# WORK INSTRUCTIONS
So that the copy stays text only, transcribe the data below exactly and exclude the images.

# STORED DATA
>>>>
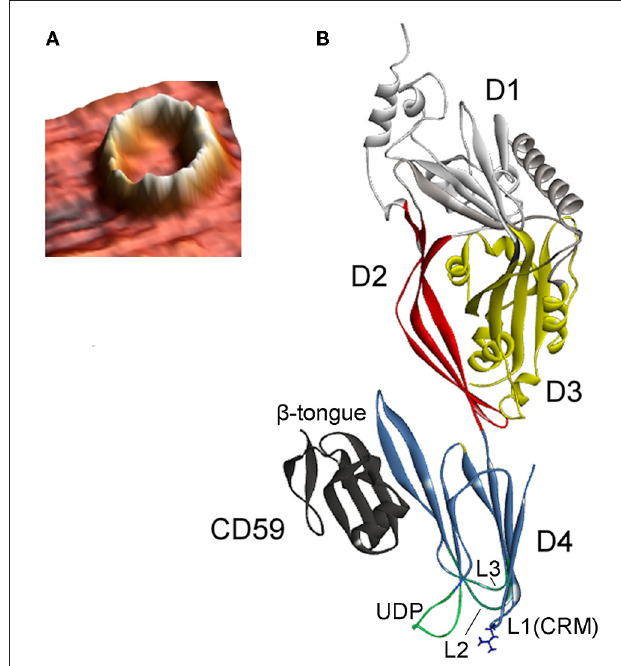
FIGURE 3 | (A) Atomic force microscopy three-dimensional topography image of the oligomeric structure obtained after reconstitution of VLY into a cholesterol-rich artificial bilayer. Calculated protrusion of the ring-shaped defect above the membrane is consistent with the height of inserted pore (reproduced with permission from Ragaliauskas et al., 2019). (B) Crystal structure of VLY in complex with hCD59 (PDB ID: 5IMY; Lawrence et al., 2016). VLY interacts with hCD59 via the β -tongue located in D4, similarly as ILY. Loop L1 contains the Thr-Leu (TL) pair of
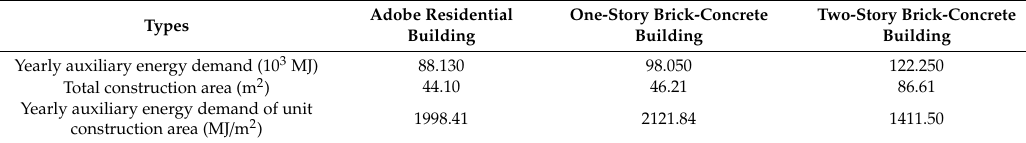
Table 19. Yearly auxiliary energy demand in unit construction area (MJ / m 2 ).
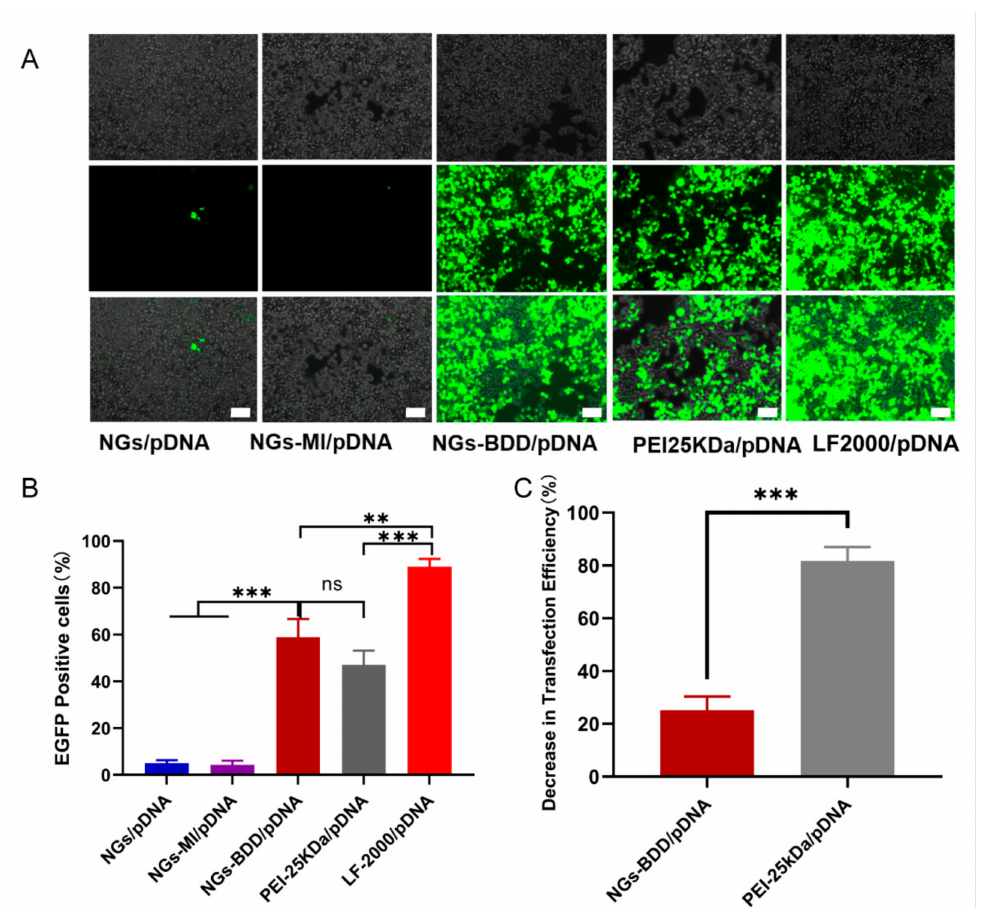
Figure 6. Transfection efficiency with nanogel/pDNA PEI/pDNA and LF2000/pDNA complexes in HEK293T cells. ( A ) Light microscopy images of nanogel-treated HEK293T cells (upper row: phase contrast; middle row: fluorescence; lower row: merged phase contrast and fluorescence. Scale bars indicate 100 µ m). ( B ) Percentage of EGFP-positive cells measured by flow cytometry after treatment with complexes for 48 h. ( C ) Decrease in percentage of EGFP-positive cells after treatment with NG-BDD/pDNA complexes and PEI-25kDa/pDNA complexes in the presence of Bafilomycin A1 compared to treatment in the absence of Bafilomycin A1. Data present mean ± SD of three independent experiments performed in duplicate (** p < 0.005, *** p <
<<<<
# TASK OUTPUT
FIGURE 3 | (A) Atomic force microscopy three-dimensional topography image of the oligomeric structure obtained after reconstitution of VLY into a cholesterol-rich artificial bilayer. Calculated protrusion of the ring-shaped defect above the membrane is consistent with the height of inserted pore (reproduced with permission from Ragaliauskas et al., 2019). (B) Crystal structure of VLY in complex with hCD59 (PDB ID: 5IMY; Lawrence et al., 2016). VLY interacts with hCD59 via the β -tongue located in D4, similarly as ILY. Loop L1 contains the Thr-Leu (TL) pair of
Table 19. Yearly auxiliary energy demand in unit construction area (MJ / m 2 ).
Figure 6. Transfection efficiency with nanogel/pDNA PEI/pDNA and LF2000/pDNA complexes in HEK293T cells. ( A ) Light microscopy images of nanogel-treated HEK293T cells (upper row: phase contrast; middle row: fluorescence; lower row: merged phase contrast and fluorescence. Scale bars indicate 100 µ m). ( B ) Percentage of EGFP-positive cells measured by flow cytometry after treatment with complexes for 48 h. ( C ) Decrease in percentage of EGFP-positive cells after treatment with NG-BDD/pDNA complexes and PEI-25kDa/pDNA complexes in the presence of Bafilomycin A1 compared to treatment in the absence of Bafilomycin A1. Data present mean ± SD of three independent experiments performed in duplicate (** p < 0.005, *** p <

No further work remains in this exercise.